— TASK REQUIREMENTS —
[1] In the SAIL passage, what was the standalone Profit after Tax in FY'20?
[2] Retype the SAIL passage exactly, from "Despite challenging market" to "2348 crore in FY’19.".

— PASSAGE —
- - - -

Addressing the shareholders of Steel Authority of India Ltd on Company’s 48th Annual General Meeting, Chairman Mr Anil Kumar Chaudhary said “COVID-19 Pandemic has impacted SAIL just as it has impacted every corporate across the country. SAIL has activated a scaled response for management of COVID-19 outbreak at Plants & Units and Townships. While fighting with the COVID-19 Pandemic on one hand, the Company ensured that the production continued in the Company in line with the market demand while making use of the time available to carry out planned repairs by preponing them from the original schedule.”

Despite challenging market conditions which saw the average Net Sales Realisation decline by 12% over the previous year, the determined efforts and strategic initiatives taken by SAIL saw the EBITDA in FY’20 rise by 9% to INR 11,199 crore, as against INR 10,283 Crore in FY’19. However, due to higher depreciation and finance cost, the Profit after Tax on standalone basis came down to INR 2,022 crore in FY’20 as against INR 2178 crore in the previous year FY’19. On a consolidated basis, the Profit after Tax stood at INR 2,121 crore for FY’20 as against INR 2348 crore in FY’19.

- - - -

— ENTRIES SUPPLIED —

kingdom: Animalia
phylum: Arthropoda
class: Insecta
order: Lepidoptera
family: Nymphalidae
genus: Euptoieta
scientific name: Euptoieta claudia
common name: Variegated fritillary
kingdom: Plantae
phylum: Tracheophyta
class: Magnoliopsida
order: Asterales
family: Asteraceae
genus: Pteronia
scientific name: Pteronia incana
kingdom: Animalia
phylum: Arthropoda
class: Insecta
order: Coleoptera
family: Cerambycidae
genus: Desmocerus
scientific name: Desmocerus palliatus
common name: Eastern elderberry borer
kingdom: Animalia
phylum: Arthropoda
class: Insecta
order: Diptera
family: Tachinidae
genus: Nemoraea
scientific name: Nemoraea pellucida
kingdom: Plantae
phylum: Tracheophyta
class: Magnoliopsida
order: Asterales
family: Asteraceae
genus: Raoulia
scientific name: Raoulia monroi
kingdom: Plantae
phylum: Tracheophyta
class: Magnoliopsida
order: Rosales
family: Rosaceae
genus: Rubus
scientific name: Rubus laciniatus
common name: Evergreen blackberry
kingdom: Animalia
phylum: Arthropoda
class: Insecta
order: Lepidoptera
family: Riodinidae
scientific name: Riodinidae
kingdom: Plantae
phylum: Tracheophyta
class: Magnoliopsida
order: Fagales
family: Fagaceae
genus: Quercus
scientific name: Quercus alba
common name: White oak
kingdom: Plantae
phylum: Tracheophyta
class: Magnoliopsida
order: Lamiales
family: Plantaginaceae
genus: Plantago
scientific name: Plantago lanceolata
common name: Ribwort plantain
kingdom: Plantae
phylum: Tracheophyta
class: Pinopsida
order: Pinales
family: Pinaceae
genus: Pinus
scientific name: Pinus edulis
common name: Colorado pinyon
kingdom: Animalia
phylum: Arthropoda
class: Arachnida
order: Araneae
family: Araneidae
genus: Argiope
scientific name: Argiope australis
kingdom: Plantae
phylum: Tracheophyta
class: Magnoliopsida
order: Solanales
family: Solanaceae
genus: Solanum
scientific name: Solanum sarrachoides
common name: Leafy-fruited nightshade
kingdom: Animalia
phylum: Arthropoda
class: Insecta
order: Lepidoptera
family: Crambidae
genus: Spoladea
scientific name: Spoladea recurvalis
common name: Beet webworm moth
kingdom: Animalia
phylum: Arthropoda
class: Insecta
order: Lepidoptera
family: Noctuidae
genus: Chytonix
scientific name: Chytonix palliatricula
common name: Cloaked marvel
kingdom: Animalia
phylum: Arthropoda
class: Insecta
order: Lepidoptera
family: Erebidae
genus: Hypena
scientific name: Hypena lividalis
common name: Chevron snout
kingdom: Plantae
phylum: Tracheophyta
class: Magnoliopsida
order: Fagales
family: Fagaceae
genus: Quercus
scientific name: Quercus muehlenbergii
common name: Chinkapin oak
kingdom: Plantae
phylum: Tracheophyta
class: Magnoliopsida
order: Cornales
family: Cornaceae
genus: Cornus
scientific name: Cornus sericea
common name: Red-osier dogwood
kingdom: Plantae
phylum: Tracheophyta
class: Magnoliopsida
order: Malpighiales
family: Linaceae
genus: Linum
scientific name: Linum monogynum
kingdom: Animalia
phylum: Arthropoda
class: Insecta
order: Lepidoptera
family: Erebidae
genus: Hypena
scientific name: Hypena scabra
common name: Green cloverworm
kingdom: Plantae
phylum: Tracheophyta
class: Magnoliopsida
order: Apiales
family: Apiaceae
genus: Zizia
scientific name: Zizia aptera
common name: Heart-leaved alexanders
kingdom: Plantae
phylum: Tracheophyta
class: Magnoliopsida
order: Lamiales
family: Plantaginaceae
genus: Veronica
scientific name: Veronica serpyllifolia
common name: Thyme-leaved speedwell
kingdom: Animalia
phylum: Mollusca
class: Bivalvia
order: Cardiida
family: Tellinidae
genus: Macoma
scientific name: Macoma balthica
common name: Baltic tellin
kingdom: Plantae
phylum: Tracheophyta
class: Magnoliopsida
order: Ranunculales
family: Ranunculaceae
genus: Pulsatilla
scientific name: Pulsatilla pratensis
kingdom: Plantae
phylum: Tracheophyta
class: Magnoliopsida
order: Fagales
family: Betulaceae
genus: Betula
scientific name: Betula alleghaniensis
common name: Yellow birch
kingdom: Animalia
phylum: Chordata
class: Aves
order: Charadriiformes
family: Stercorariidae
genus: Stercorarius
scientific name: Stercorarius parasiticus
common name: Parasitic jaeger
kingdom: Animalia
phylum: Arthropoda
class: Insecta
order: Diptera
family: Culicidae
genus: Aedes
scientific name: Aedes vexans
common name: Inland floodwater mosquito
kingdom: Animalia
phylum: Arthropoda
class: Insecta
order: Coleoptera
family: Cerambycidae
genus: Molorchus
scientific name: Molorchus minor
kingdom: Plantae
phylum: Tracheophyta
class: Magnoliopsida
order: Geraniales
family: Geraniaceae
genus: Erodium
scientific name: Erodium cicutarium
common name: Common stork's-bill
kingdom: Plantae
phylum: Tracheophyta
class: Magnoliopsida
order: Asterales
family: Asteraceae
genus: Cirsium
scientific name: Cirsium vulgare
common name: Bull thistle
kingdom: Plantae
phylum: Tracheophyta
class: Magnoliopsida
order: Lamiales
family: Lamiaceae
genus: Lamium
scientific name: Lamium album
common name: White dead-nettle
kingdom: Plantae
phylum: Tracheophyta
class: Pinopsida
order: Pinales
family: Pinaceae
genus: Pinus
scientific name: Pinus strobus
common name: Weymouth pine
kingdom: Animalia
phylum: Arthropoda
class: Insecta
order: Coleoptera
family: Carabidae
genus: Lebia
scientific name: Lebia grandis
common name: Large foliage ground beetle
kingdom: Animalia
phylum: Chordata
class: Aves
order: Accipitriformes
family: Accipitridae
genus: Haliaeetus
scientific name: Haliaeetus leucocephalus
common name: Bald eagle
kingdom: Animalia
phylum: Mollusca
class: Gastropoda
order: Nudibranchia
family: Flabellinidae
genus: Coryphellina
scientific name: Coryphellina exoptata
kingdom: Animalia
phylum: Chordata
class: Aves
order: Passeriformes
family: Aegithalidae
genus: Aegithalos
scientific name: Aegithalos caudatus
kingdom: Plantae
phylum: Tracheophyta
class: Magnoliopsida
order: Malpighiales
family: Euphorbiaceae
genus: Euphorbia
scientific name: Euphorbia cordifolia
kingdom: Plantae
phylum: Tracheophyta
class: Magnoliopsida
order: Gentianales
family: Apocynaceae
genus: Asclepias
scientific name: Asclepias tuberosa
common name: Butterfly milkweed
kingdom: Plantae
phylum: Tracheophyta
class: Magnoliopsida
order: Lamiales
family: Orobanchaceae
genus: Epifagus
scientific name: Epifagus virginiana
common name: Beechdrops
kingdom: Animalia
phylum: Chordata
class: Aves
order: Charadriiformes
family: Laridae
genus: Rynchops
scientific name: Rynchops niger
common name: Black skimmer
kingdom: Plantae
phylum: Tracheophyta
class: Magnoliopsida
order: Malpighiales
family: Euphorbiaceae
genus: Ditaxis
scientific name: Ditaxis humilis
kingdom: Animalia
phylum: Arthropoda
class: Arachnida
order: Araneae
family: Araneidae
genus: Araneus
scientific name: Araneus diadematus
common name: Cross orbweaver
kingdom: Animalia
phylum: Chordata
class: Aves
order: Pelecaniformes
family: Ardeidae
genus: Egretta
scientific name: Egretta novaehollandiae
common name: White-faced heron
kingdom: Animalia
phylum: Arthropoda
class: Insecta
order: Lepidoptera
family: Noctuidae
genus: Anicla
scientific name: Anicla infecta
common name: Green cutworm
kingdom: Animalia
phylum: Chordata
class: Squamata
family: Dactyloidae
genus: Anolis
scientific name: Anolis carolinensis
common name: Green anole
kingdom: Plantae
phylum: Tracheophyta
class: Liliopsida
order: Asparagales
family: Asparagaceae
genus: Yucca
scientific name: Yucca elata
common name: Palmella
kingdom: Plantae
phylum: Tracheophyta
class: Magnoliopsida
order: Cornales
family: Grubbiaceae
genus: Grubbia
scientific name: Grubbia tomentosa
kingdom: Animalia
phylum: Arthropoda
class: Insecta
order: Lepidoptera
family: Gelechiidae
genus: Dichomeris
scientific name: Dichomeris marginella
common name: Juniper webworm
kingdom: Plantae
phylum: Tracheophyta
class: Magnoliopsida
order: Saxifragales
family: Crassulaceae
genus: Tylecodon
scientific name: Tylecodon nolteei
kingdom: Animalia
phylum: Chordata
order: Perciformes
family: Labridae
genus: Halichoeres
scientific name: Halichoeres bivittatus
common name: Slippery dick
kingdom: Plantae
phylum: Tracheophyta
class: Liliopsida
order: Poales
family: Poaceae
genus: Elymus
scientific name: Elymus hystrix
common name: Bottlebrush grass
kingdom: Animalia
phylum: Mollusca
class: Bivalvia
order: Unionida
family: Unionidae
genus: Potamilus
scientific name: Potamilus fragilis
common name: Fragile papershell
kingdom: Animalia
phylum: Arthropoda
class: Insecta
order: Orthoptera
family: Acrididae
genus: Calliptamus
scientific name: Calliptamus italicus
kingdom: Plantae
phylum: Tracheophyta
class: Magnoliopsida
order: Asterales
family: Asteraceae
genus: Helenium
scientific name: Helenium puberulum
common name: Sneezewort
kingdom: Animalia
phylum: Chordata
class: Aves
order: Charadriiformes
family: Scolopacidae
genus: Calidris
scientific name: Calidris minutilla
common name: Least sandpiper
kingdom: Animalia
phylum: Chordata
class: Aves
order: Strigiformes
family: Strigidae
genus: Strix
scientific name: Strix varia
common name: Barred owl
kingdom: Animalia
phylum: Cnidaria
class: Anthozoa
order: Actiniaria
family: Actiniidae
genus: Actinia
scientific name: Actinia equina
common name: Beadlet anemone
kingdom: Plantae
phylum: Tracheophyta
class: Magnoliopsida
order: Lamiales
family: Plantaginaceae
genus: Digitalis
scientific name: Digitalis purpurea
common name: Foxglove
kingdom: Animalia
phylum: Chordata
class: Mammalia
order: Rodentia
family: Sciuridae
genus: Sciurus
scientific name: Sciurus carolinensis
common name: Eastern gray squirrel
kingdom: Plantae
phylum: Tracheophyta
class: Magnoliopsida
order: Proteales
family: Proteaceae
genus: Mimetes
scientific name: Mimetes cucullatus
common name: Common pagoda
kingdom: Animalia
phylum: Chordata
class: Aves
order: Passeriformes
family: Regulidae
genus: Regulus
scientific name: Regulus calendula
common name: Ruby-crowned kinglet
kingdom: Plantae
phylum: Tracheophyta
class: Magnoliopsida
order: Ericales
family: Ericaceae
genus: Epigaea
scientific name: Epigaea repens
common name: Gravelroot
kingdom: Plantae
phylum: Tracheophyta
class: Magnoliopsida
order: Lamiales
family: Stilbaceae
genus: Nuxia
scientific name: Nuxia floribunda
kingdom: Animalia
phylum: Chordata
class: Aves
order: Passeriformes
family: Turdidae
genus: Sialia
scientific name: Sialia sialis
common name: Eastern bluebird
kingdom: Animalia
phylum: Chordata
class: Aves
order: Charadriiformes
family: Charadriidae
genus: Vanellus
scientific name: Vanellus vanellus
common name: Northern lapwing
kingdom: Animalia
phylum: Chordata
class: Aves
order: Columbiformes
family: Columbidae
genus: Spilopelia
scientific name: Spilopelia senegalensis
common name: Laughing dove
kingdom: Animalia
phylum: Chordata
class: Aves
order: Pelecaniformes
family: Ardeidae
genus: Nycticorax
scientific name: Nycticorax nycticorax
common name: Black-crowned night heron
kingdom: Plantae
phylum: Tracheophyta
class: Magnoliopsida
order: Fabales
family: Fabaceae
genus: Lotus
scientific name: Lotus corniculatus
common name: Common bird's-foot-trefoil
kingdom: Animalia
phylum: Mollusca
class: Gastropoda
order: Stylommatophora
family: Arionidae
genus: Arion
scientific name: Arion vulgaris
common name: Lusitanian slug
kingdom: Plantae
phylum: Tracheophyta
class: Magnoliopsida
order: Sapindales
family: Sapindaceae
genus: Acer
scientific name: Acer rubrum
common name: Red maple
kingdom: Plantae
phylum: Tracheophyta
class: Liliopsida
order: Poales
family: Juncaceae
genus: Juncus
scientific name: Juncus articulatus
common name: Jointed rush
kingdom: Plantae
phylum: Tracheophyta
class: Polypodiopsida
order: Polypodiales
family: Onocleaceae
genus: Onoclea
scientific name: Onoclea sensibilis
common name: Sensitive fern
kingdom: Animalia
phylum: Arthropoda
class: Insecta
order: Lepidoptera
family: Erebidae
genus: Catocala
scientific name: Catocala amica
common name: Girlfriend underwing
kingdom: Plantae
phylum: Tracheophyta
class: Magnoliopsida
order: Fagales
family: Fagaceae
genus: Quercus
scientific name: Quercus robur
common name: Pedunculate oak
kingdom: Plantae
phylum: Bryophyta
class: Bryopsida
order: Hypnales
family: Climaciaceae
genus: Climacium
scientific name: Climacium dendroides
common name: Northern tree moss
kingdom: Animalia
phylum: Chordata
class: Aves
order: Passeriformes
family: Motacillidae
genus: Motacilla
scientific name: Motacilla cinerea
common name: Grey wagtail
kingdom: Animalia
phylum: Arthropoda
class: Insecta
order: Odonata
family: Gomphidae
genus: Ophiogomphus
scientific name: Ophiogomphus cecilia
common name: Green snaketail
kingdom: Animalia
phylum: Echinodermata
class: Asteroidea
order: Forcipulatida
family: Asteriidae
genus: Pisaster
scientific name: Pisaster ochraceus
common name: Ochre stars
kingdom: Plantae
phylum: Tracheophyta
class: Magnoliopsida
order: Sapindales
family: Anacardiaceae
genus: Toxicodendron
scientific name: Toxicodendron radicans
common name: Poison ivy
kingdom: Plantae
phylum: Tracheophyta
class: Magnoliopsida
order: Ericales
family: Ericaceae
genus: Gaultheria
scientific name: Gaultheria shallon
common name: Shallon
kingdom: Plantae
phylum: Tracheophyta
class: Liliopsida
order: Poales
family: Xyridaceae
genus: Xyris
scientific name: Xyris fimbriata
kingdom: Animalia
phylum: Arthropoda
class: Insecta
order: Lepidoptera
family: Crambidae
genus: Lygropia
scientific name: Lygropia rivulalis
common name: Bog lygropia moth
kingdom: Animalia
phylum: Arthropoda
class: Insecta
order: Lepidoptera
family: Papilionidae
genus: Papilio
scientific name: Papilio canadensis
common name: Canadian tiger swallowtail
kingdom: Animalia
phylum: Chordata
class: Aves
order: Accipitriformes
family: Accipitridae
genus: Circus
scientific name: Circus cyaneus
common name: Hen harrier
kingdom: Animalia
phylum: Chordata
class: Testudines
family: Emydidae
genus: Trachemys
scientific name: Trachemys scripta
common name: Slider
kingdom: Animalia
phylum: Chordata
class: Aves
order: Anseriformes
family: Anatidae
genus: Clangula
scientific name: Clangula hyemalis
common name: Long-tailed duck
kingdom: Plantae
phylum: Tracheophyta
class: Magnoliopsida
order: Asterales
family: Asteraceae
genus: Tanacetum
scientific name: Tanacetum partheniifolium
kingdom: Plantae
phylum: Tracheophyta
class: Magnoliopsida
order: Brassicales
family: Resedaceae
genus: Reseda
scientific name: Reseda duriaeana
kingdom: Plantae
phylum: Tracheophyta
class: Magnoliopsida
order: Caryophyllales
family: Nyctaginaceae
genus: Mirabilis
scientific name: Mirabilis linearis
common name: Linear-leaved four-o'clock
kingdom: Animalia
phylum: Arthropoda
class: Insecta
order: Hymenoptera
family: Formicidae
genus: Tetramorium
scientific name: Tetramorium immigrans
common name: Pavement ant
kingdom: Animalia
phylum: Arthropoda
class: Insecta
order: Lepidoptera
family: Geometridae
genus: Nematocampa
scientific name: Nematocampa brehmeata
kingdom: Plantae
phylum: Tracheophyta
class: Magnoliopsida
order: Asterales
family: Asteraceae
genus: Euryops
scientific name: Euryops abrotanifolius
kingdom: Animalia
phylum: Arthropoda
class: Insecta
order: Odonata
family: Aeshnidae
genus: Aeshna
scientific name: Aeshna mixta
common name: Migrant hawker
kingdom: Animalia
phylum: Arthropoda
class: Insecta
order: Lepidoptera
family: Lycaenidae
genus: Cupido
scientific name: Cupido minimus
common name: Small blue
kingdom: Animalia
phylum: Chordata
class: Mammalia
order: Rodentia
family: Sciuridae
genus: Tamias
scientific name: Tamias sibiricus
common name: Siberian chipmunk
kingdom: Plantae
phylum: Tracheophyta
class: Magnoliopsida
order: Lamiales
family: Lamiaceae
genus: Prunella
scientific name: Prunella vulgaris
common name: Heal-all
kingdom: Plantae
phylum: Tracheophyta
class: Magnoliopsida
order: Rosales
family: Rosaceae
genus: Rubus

- - - -

— ANSWERS FOR EACH ITEM —
[1] INR 2,022 crore

[2]
Despite challenging market conditions which saw the average Net Sales Realisation decline by 12% over the previous year, the determined efforts and strategic initiatives taken by SAIL saw the EBITDA in FY’20 rise by 9% to INR 11,199 crore, as against INR 10,283 Crore in FY’19. However, due to higher depreciation and finance cost, the Profit after Tax on standalone basis came down to INR 2,022 crore in FY’20 as against INR 2178 crore in the previous year FY’19. On a consolidated basis, the Profit after Tax stood at INR 2,121 crore for FY’20 as against INR 2348 crore in FY’19.